- **BRIEF A**:
In the records, start at the line that has "left wrist: (43, 181, -16)" and go through the last line of the records. Write out only that stretch with "knee" changed to "kneecap" and nothing else altered.

* * * * *

Last Will is a 2011 mystery drama film starring Tatum O'Neal and Tom Berenger. It was shot in Kansas City, Missouri on a modest budget.

Plot 
A woman named Hayden is framed for the murder of her wealthy husband Frank. With all the evidence stacked against her, Detective Sloan arrests her and Hayden finds herself in the fight of her life as she tries to uncover the truth. Set against the backdrop of a wealthy Midwestern city, Last Will tells a story of deception, corruption and misguided family loyalties.

* * * * *

- **BRIEF B**:
Name every character mentioned in the film summary.

* * * * *

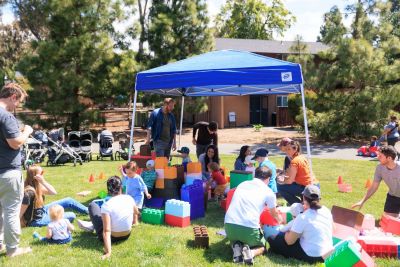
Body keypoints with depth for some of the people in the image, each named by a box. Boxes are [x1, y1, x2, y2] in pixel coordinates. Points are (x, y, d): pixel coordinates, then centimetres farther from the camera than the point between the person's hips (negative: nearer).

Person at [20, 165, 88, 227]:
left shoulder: (37, 186, -4)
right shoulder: (29, 192, -32)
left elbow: (53, 192, -4)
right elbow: (20, 213, -27)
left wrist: (43, 181, -16)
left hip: (42, 210, 10)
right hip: (38, 220, -9)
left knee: (69, 201, 12)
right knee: (71, 216, -11)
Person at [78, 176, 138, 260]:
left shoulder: (106, 206, -25)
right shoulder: (129, 198, -10)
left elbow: (107, 231, -30)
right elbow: (136, 212, 12)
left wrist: (108, 252, -29)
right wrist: (134, 221, 33)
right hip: (127, 235, 5)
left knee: (92, 205, 6)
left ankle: (92, 226, 30)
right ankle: (92, 226, 33)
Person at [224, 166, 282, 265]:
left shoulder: (242, 184, 21)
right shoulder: (268, 192, 9)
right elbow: (274, 214, 27)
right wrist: (280, 221, 52)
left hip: (229, 224, 3)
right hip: (249, 228, -3)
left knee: (234, 239, 36)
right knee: (261, 246, 27)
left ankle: (236, 248, 2)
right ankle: (251, 252, -5)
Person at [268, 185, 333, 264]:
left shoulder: (302, 217, -22)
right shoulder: (327, 211, -5)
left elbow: (289, 241, -16)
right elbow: (332, 228, 16)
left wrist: (287, 232, 7)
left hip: (310, 256, -7)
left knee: (272, 239, -2)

* * * * *

- **EXERCISE RESULT A**:
left wrist: (43, 181, -16)
left hip: (42, 210, 10)
right hip: (38, 220, -9)
left kneecap: (69, 201, 12)
right kneecap: (71, 216, -11)
Person at [78, 176, 138, 260]:
left shoulder: (106, 206, -25)
right shoulder: (129, 198, -10)
left elbow: (107, 231, -30)
right elbow: (136, 212, 12)
left wrist: (108, 252, -29)
right wrist: (134, 221, 33)
right hip: (127, 235, 5)
left kneecap: (92, 205, 6)
left ankle: (92, 226, 30)
right ankle: (92, 226, 33)
Person at [224, 166, 282, 265]:
left shoulder: (242, 184, 21)
right shoulder: (268, 192, 9)
right elbow: (274, 214, 27)
right wrist: (280, 221, 52)
left hip: (229, 224, 3)
right hip: (249, 228, -3)
left kneecap: (234, 239, 36)
right kneecap: (261, 246, 27)
left ankle: (236, 248, 2)
right ankle: (251, 252, -5)
Person at [268, 185, 333, 264]:
left shoulder: (302, 217, -22)
right shoulder: (327, 211, -5)
left elbow: (289, 241, -16)
right elbow: (332, 228, 16)
left wrist: (287, 232, 7)
left hip: (310, 256, -7)
left kneecap: (272, 239, -2)

- **EXERCISE RESULT B**:
Hayden, Frank, Detective Sloan